Here are some tips to help patients use their CGM systems to their maximum potential:
Don’t forget to calibrate CGM technology with several daily finger stick glucose checks. The CGM data can’t be accurately interpreted unless this is done. The CGM sensors measure glucose levels in the interstitial fluid (the fluid that bathes and surrounds cells) rather than in blood, and this inevitably leads to a loss of accuracy. Calibration helps minimize inaccurate reporting.
Even though CGM is sophisticated, it should not replace log book records. Lines on a graph are often meaningless if your doctor doesn’t know that blood sugars rose because you were at a restaurant and forgot to take your insulin or because you were stressed about an upcoming exam.
Don’t forget to use event markers record exercise sessions. In addition, if possible, mark down the type of exercise performed, since aerobic exercise tends to lower blood glucose levels while anaerobic exercise can actually raise blood sugar levels.
You should also note alcoholic intake including type of alcohol and amount. Alcohol initially leads to hyperglycemia due to the sugar content in the drink but may also lead to delayed hypoglycemia.
Periods of illness and stress should be documented whenever possible.
In my opinion, the most important information derived from CGM is the detection of recurrent overnight hypoglycemia. Low blood sugars can lead to seizures and worse and should be targeted first and foremost. One should always first try to eliminate nocturnal hypoglycemia before tackling other issues such as daytime hypoglycemic or hyperglycemic excursions.
The sensor daily overlay/daily trends report shows the glucose levels for each day within a certain time period superimposed upon one another. This allows for the identification of trends which occur at the same time each day. For example, perhaps sugars are consistently rising after breakfast. This implies that the insulin to carbohydrate ratio should be increased for breakfast. Similarly, the overlay may show low blood sugars overnight every night, in which case, perhaps the basal insulin dose should be reduced.

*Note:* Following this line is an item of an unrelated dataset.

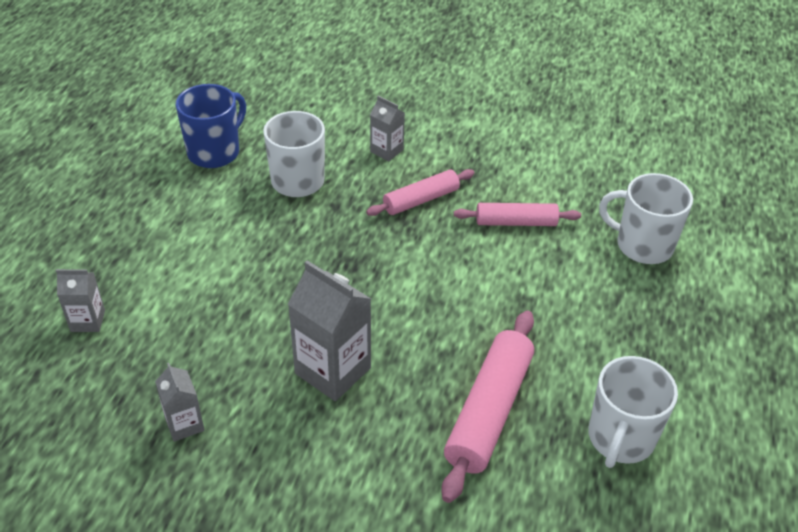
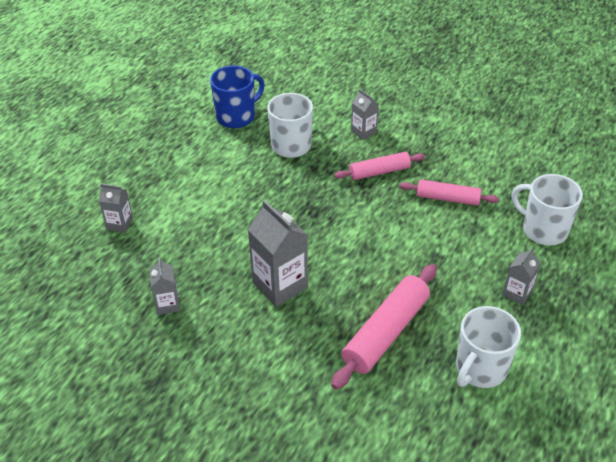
camera: 15 degrees right, 0 degrees up
(635, 331) = (517, 293): none -> grey carton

Daily summary/glucose tends report allows the user to look at each day individually to carefully assess the effects of diet, exercise, alcohol, stress and illness etc on glucose levels. Are certain meals more likely to cause hyperglycemia than others? This is obviously particularly helpful if you keep a diary so that patterns can be linked to habits (see number 2)
Hopefully, these tips have been helpful. In the right setting, CGM can be a powerful tool for reducing hemoglobin A1C while also preventing hypoglycemia.